At Free Range Talk, we find this , on a course being taught by ID proponent William Dembski:
Sure, we’ve all had our suspicions that some trolls were paid for their “work,” but this news is rather shocking. Over at Southwestern Baptist Theological Seminary in Fort Worth, Texas, trolling is actually 20% of the grade for theology students.
Intelligent Design (SOUTHERN EVANGELICAL SEMINARY #AP 410, 510, and 810; May 11 – 16, 2009)
NEW! THE DUE DATE FOR ALL WORK IN THIS COURSE IS AUGUST 14, 2009. Here’s what you will need to do to wrap things up:
AP410 — This is the undegrad [sic] course. You have three things to do: (1) take the final exam (worth 40% of your grade); (2) write a 3,000-word essay on the theological significance of intelligent design (worth 40% of your grade); (3) provide at least 10 posts defending ID that you’ve made on “hostile” websites, the posts totalling 2,000 words, along with the URLs (i.e., web links) to each post (worth 20% of your grade).
The final exam for the Christian Faith and Science class asks students to come up with a 20-year plan to promote theocracy in America:
Trace the connections between Darwinian evolution, eugenics, abortion, infanticide, and euthanasia. Why are materialists so ready to embrace these as a package deal? What view of humanity and reality is required to resist them?
You are the Templeton Foundation’s new program director and are charged with overseeing its programs and directing its funds. Sketch out a 20-year plan for defeating scientific materialism and the evolutionary worldview it has fostered if you had $50,000,000 per year in current value to do so. What sorts of programs would you institute? How would you spend the money?
[I’m unclear about whether this is the same class — Tony]
Comments on other blogs:
Aside from the comments others have been making: I’m wondering if these posts will be anonymous, or submitted by the students under their own names. If Dembski accepts anonymous posts, his students will only need to find 10 posts, and not actually write 10 posts.

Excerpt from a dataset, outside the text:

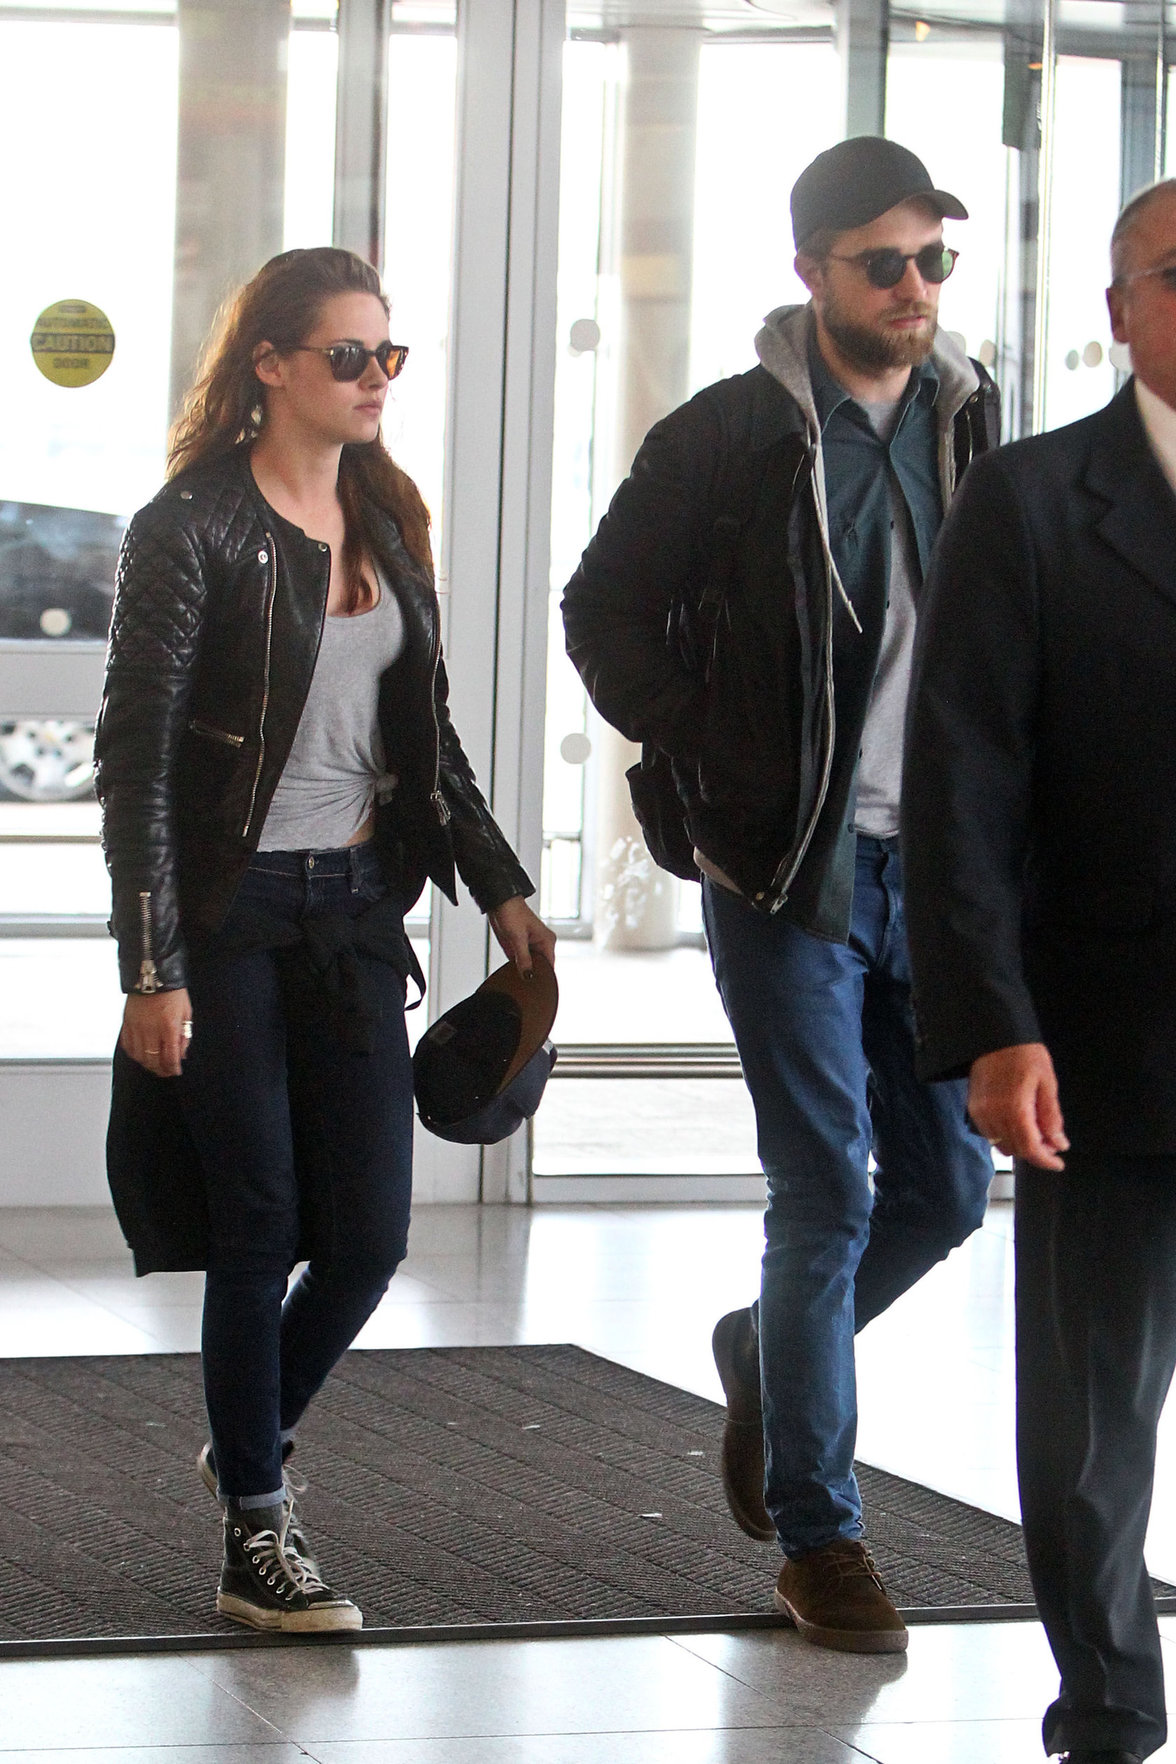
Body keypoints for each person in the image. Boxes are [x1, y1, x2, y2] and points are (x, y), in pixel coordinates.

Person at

If they are not anonymous, they could be traced to his class and exposed to ridicule.
This is a course offered at bachelors, masters, and doctoral levels in which students are not just assigned questions to tackle, but actually assigned what position to take on those questions.

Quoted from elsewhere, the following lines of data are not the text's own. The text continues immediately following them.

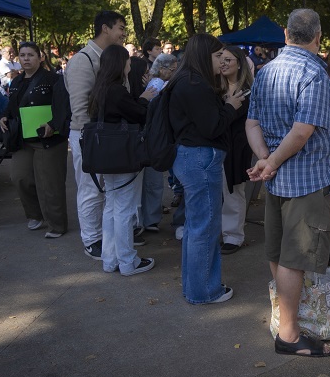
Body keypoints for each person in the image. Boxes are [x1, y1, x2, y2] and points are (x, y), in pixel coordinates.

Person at [246, 8, 330, 357]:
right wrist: (269, 162)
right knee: (295, 256)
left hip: (277, 178)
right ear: (317, 37)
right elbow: (301, 133)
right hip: (307, 179)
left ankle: (285, 319)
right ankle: (288, 334)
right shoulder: (312, 73)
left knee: (278, 251)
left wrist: (264, 161)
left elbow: (252, 123)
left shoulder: (266, 70)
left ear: (286, 34)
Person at [169, 35, 244, 302]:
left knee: (196, 227)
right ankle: (204, 291)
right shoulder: (194, 84)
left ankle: (195, 288)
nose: (222, 61)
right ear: (203, 55)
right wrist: (230, 106)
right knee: (205, 228)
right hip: (200, 159)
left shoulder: (187, 80)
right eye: (217, 56)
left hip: (192, 158)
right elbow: (211, 126)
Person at [89, 44, 157, 276]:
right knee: (124, 209)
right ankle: (128, 261)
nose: (130, 64)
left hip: (105, 155)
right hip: (122, 154)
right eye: (127, 60)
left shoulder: (99, 89)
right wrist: (146, 98)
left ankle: (110, 260)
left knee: (111, 207)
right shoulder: (117, 90)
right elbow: (139, 114)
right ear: (120, 63)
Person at [65, 10, 127, 260]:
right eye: (120, 28)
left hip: (105, 136)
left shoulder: (108, 57)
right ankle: (91, 240)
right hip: (88, 136)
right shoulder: (83, 60)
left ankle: (105, 235)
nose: (123, 33)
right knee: (90, 189)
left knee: (105, 189)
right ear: (105, 28)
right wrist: (92, 139)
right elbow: (80, 109)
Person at [0, 42, 71, 239]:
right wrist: (4, 116)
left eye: (30, 55)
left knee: (50, 182)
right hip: (23, 138)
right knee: (19, 176)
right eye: (22, 55)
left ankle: (57, 224)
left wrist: (53, 124)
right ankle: (35, 215)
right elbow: (11, 107)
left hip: (49, 139)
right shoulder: (16, 82)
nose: (26, 59)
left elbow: (63, 107)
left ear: (41, 57)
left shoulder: (54, 79)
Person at [219, 45, 254, 255]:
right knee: (217, 191)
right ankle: (219, 232)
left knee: (234, 190)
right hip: (217, 145)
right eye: (221, 59)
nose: (223, 63)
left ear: (239, 63)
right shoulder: (215, 88)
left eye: (228, 60)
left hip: (237, 147)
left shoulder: (249, 89)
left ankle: (233, 235)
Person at [138, 53, 179, 233]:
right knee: (153, 181)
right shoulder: (158, 85)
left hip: (153, 136)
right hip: (157, 136)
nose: (174, 72)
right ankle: (150, 219)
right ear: (162, 69)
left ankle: (149, 219)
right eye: (173, 69)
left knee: (152, 181)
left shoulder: (155, 83)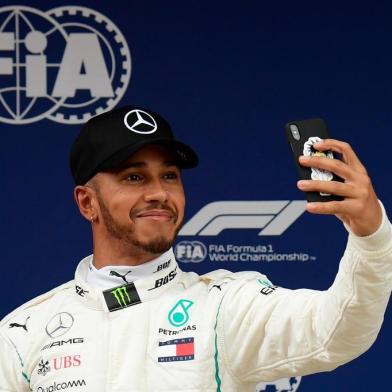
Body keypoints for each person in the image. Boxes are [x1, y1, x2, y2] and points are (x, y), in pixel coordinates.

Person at [0, 105, 390, 392]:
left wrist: (371, 235)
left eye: (169, 176)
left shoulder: (225, 307)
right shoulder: (23, 333)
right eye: (134, 177)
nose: (158, 193)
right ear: (87, 203)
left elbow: (338, 331)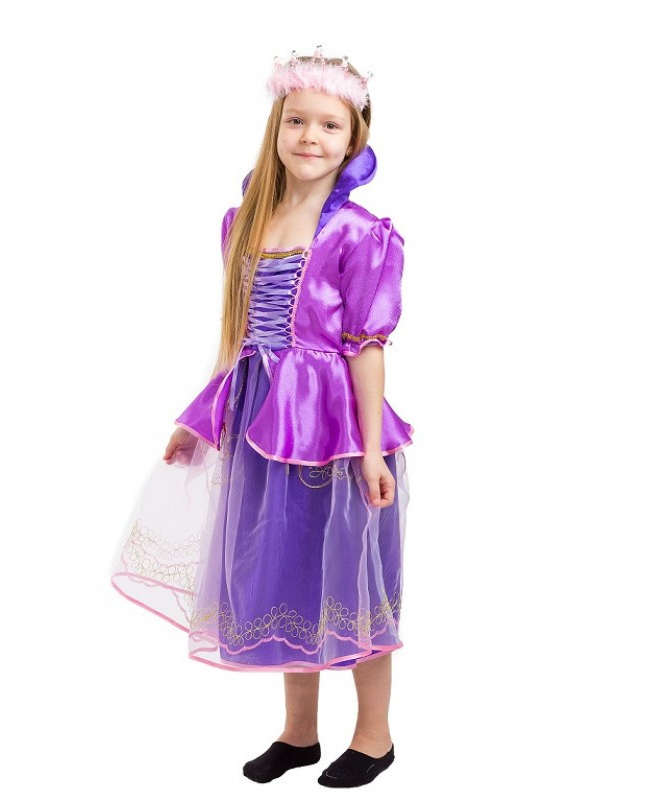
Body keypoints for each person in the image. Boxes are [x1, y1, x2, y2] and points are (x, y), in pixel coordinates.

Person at [110, 46, 414, 788]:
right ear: (276, 127)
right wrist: (199, 418)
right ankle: (299, 734)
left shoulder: (361, 234)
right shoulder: (243, 223)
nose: (311, 137)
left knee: (354, 585)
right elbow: (237, 337)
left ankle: (374, 737)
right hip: (259, 424)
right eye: (297, 121)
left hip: (335, 433)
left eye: (330, 126)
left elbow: (367, 347)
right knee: (285, 578)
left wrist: (372, 449)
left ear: (354, 139)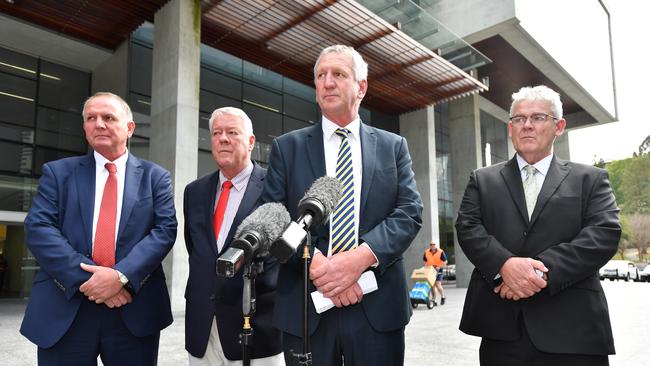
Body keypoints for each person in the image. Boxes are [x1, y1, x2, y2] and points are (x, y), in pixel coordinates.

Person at [262, 44, 423, 365]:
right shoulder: (287, 147)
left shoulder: (393, 146)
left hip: (377, 308)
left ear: (361, 87)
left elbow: (409, 212)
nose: (327, 82)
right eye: (320, 75)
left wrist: (358, 260)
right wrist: (318, 265)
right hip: (307, 310)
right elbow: (274, 217)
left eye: (338, 74)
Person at [455, 85, 621, 366]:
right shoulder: (482, 180)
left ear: (559, 126)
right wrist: (504, 265)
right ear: (510, 128)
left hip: (574, 330)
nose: (527, 126)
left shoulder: (590, 179)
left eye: (538, 117)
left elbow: (602, 235)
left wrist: (538, 272)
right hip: (503, 331)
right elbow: (468, 228)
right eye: (519, 119)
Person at [20, 92, 177, 365]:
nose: (99, 124)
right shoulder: (58, 173)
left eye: (108, 117)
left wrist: (120, 277)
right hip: (66, 307)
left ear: (129, 128)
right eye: (91, 118)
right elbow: (39, 228)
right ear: (84, 128)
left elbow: (164, 231)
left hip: (132, 307)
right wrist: (93, 282)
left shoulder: (155, 177)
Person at [184, 107, 283, 365]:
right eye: (217, 133)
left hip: (257, 329)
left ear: (251, 142)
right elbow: (197, 249)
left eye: (232, 132)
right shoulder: (193, 192)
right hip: (203, 328)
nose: (223, 139)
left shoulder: (274, 186)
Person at [422, 241, 447, 305]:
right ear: (430, 245)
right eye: (431, 245)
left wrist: (439, 266)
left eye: (434, 245)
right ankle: (434, 300)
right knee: (432, 285)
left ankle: (443, 297)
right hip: (430, 270)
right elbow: (425, 261)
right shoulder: (426, 252)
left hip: (439, 270)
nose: (432, 246)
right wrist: (425, 268)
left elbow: (445, 261)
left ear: (436, 245)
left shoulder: (440, 252)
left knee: (438, 284)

I am reminded of something that happened to me as a 9th-grader in a Catholic high school in the 1960s. For a required Religion class we were given an assignment to write a letter to members of the state legislature urging them to pass legislation providing public funding for bussing students to Catholic schools. I wrote the required letter, then drew a horizontal line across the bottom, and added:
Please disregard the above letter. My class of 200 freshman at our Catholic high school was assigned to write letters to legislators advocating this position; but I have not studied this issue, and I don’t have a position of my own about this.
About half an hour later, the priest who taught the class pulled me out from posing for a class photo. Red-faced and sputtering, he implored me not to send the letter. “Don’t you know that it would only do harm?” he asked. “No, I don’t know that,” I answered, “I don’t know what’s good or bad on this issue, since I haven’t studied the opposing sides. That’s the whole point.”
I wonder what grade Dembski would give to a student who wrote ten posts arguing, perhaps, something like this:
While I personally believe in Intelligent Design, I can see that it has no place in the natural sciences.